--- INPUT DATA Enclosed Below ---
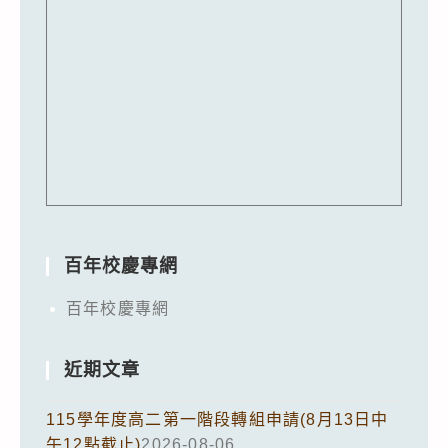
百年校慶專網
百年校慶專網
近期文章
115學年度高二第一階段轉組申請(8月13日中
午12點截止)
2026-08-06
--- End of Enclosed INPUT DATA ---
WHAT TO WORK ON ->
Copy the text from every record above line for line, without any change, and leave the pictures out.

YOUR SOLUTION ->
百年校慶專網
百年校慶專網
近期文章
115學年度高二第一階段轉組申請(8月13日中
午12點截止)
2026-08-06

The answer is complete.